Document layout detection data
◆ ◆ ◆ ◆ ◆
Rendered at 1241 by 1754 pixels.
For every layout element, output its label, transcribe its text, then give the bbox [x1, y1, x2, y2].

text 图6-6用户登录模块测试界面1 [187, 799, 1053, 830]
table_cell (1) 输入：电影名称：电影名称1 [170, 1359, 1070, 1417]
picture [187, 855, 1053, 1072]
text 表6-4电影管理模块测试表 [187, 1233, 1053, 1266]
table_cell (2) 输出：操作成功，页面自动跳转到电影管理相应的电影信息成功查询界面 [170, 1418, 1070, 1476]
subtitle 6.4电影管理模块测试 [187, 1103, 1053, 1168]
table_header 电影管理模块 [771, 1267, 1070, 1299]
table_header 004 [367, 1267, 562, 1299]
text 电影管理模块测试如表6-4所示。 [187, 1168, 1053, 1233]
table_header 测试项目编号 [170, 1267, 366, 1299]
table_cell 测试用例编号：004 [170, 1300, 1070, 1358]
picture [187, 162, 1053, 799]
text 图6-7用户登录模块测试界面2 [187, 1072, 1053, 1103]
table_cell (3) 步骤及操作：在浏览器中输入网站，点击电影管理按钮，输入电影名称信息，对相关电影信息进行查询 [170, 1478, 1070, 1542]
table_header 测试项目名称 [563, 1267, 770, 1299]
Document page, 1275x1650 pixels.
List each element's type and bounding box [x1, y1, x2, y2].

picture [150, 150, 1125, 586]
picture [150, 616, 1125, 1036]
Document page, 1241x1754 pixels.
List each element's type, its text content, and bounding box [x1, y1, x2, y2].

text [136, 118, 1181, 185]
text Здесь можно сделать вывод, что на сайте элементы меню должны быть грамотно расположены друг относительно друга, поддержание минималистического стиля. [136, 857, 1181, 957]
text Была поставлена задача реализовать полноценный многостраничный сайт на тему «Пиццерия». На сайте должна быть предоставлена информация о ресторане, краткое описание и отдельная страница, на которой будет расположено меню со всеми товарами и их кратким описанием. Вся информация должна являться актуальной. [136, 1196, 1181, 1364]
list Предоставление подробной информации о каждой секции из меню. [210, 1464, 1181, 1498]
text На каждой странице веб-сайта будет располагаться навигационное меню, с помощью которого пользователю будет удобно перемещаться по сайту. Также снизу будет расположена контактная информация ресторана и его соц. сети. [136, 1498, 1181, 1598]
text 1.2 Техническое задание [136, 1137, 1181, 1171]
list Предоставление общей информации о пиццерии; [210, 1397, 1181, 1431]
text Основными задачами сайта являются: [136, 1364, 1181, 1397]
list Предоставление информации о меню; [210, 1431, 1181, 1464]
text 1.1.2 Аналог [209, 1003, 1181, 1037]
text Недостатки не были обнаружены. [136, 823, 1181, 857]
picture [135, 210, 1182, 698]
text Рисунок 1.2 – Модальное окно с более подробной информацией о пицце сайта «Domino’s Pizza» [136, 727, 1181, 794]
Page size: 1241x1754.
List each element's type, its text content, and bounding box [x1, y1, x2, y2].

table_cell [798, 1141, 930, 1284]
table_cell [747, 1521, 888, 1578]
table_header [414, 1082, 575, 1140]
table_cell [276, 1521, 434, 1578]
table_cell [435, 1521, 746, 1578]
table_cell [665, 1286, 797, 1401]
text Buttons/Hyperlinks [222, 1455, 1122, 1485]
◆ ◆ ◆ ◆ ◆
(Work request) Each line above should be reproduced exactly, with nothing omitted.

(Answer for the task)
Rendered at 1241 by 1754 pixels.
For every layout element, output its label, transcribe its text, then give the bbox [x1, y1, x2, y2].

text 图6-6用户登录模块测试界面1 [187, 799, 1053, 830]
table_cell (1) 输入：电影名称：电影名称1 [170, 1359, 1070, 1417]
picture [187, 855, 1053, 1072]
text 表6-4电影管理模块测试表 [187, 1233, 1053, 1266]
table_cell (2) 输出：操作成功，页面自动跳转到电影管理相应的电影信息成功查询界面 [170, 1418, 1070, 1476]
subtitle 6.4电影管理模块测试 [187, 1103, 1053, 1168]
table_header 电影管理模块 [771, 1267, 1070, 1299]
table_header 004 [367, 1267, 562, 1299]
text 电影管理模块测试如表6-4所示。 [187, 1168, 1053, 1233]
table_header 测试项目编号 [170, 1267, 366, 1299]
table_cell 测试用例编号：004 [170, 1300, 1070, 1358]
picture [187, 162, 1053, 799]
text 图6-7用户登录模块测试界面2 [187, 1072, 1053, 1103]
table_cell (3) 步骤及操作：在浏览器中输入网站，点击电影管理按钮，输入电影名称信息，对相关电影信息进行查询 [170, 1478, 1070, 1542]
table_header 测试项目名称 [563, 1267, 770, 1299]
Document page, 1275x1650 pixels.
List each element's type and bounding box [x1, y1, x2, y2].

picture [150, 150, 1125, 586]
picture [150, 616, 1125, 1036]
Document page, 1241x1754 pixels.
List each element's type, its text content, and bounding box [x1, y1, x2, y2].

text [136, 118, 1181, 185]
text Здесь можно сделать вывод, что на сайте элементы меню должны быть грамотно расположены друг относительно друга, поддержание минималистического стиля. [136, 857, 1181, 957]
text Была поставлена задача реализовать полноценный многостраничный сайт на тему «Пиццерия». На сайте должна быть предоставлена информация о ресторане, краткое описание и отдельная страница, на которой будет расположено меню со всеми товарами и их кратким описанием. Вся информация должна являться актуальной. [136, 1196, 1181, 1364]
list Предоставление подробной информации о каждой секции из меню. [210, 1464, 1181, 1498]
text На каждой странице веб-сайта будет располагаться навигационное меню, с помощью которого пользователю будет удобно перемещаться по сайту. Также снизу будет расположена контактная информация ресторана и его соц. сети. [136, 1498, 1181, 1598]
text 1.2 Техническое задание [136, 1137, 1181, 1171]
list Предоставление общей информации о пиццерии; [210, 1397, 1181, 1431]
text Основными задачами сайта являются: [136, 1364, 1181, 1397]
list Предоставление информации о меню; [210, 1431, 1181, 1464]
text 1.1.2 Аналог [209, 1003, 1181, 1037]
text Недостатки не были обнаружены. [136, 823, 1181, 857]
picture [135, 210, 1182, 698]
text Рисунок 1.2 – Модальное окно с более подробной информацией о пицце сайта «Domino’s Pizza» [136, 727, 1181, 794]
Page size: 1241x1754.
List each element's type, its text content, and bounding box [x1, y1, x2, y2].

table_cell [798, 1141, 930, 1284]
table_cell [747, 1521, 888, 1578]
table_header [414, 1082, 575, 1140]
table_cell [276, 1521, 434, 1578]
table_cell [435, 1521, 746, 1578]
table_cell [665, 1286, 797, 1401]
text Buttons/Hyperlinks [222, 1455, 1122, 1485]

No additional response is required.